Alaska state court judges were notoriously soft with their conditions of release, but Ranucci’s record was “deep, wide, and continuous” enough that he didn’t qualify to bond out on his own recognizance. That was kind of a joke anyway: nobody but a judge was ignorant enough to believe that a tweaker who’d rip off his own mother for a score could be trusted to show up for breakfast, let alone a court appearance. In the end, the judge had set a five-hundred-dollar cash bond. It was low enough to elicit an eye roll from the arresting officer, but, considering the fact that the forty-three dollars Ranucci did have went up in flames with his mother’s Crown Royal curtains, bond may as well have been set at a million. He’d been forced to turn to the only coin he had to trade when it came to dealing with “the man.” It was good information, the stuff he was offering about Twig, but Deputy Cutter didn’t seem all that happy to get it. Maybe he just wasn’t a happy guy. Ranucci didn’t care, so long as they let him out onc
e he’d cooperated.
The muscle under his right eye began to twitch. He rattled the restraints, softly; some cops took it real personal when you made noise with the chains.

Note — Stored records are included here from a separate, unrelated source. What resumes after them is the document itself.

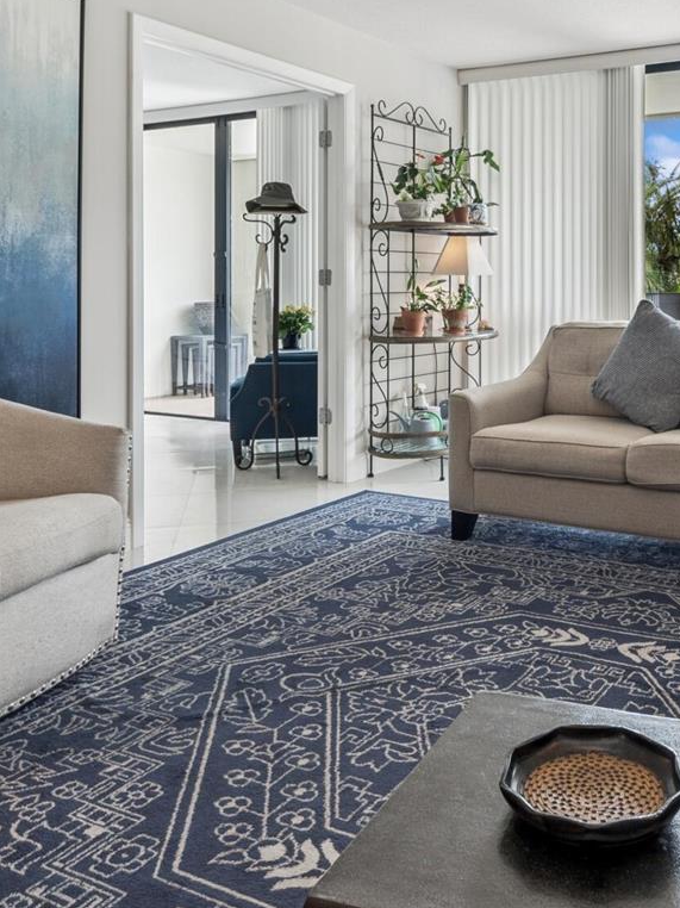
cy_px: 309
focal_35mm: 31
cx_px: 551
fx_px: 812
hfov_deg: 43.2
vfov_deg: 57.2
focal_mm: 12
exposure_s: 1/13
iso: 100
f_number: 8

“Any chance I get you to take these cuffs off so I can get a drink?” He shrugged, but it came off as a sort of spastic twitch. “Seeing as I’m helping and all. That jungle juice they have me take at the jail gives me a powerful thirst. Know what I mean?”
The lady marshal behind the wheel glanced in the rearview mirror, catching his eye. Ranucci had heard the others call her Lola. She wore her black hair pulled back in a tight bun, which made her look a little stark for Ranucci’s taste. She couldn’t be over twenty-five, and even in his present circumstances, he couldn’t help but imagine her shaking out the bun and letting her hair down. Nicky, sweetie, how about you and me . . .
“Jungle juice?” she asked.
“Methadone,” the big marshal grunted.
The pretty Polynesian nodded slowly, adding another term to her lexicon of street slang, and returned her focus to the wet street.
Ranucci set the sandwich in his lap, exchanging it for a paper cup and straw he held between his knees. He’d already drained it twice.
Cutter poured him some more water from a plastic bottle.
Nicky drank it all immediately. The water gave him a little courage. “Ma’am,” he said, earning himself a side-eye from the big deputy beside him.